Our new single assessment framework is based on a set of quality statements. They are arranged under topic areas and describe what good care looks like.

To develop the quality statements, we reviewed our existing assessment frameworks as well as using aspects of the Making It Real framework. Making It Real was co-produced by Think Local Act Personal (TLAP) with a range of partners and people with lived experience of using health and care services. It is a framework for how to provide personalised care and support aimed at people working in health, care, housing, and people who use services. It contains a jargon-free set of personalised principles that focus on what matters to people.

Quality statements are written in the style of ‘We’ statements from a provider, local authority and integrated care system perspective, to help them understand what we expect of them. They are the commitments that providers, commissioners and system leaders should live up to in order to deliver truly person-centred care and support.
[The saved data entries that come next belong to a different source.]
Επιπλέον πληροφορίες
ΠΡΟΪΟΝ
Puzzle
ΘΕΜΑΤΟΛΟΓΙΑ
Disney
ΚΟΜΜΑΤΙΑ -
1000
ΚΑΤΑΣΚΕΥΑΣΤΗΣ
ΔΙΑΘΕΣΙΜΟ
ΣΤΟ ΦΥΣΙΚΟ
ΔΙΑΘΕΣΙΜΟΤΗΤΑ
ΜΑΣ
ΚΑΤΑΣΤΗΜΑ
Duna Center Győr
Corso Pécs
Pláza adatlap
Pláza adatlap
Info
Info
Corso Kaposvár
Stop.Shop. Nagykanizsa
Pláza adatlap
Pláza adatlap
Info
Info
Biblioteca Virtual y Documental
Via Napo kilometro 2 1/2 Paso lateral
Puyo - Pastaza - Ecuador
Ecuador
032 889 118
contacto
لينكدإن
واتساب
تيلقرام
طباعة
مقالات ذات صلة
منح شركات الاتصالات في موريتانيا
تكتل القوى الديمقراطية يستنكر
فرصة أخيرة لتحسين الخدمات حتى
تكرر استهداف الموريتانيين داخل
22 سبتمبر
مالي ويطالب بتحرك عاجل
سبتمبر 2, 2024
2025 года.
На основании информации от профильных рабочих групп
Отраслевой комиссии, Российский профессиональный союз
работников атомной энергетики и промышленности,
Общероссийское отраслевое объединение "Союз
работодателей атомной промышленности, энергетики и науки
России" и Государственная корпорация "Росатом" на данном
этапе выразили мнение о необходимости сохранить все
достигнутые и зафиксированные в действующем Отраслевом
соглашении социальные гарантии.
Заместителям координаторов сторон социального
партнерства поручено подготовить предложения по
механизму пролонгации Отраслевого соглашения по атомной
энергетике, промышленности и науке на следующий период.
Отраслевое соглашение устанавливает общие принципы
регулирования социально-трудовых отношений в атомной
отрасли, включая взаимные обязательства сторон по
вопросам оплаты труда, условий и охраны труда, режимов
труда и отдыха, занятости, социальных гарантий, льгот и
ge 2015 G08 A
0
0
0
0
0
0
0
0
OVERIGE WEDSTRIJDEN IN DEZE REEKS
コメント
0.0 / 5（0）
They also help to provide a benchmark of what good care looks like by linking to the relevant best practice standards and guidance.

Our assessment framework will also help people understand what a good experience of care looks and feels like by linking it with ‘I statements’ from TLAP’s Making It Real framework. We will use these statements to support us in gathering and assessing evidence under the People’s experience evidence category.

Making people’s voices prominent in our single assessment framework helps to focus the whole health and social care system on people as we increasingly work across the boundaries of health and care, at an integrated care system and national system level.

Safety through learning is a key theme in our strategy. We have reflected this in the quality statements to set our expectations for how services and providers need to work together, and within systems, to plan and deliver safe, person-centred care. We will assess the extent to which people can influence the planning and prioritisation of safe care and be truly involved as equal partners to transform safety and to ensure that human rights are upheld. We will also assess how leaders foster a culture of openness and learning to improve safety for people.

Driving improvement is also a key theme in our strategy. Our assessments of systems will transform how we bring together a view of quality across a local area, putting people at the centre and helping to drive improvement in health and care.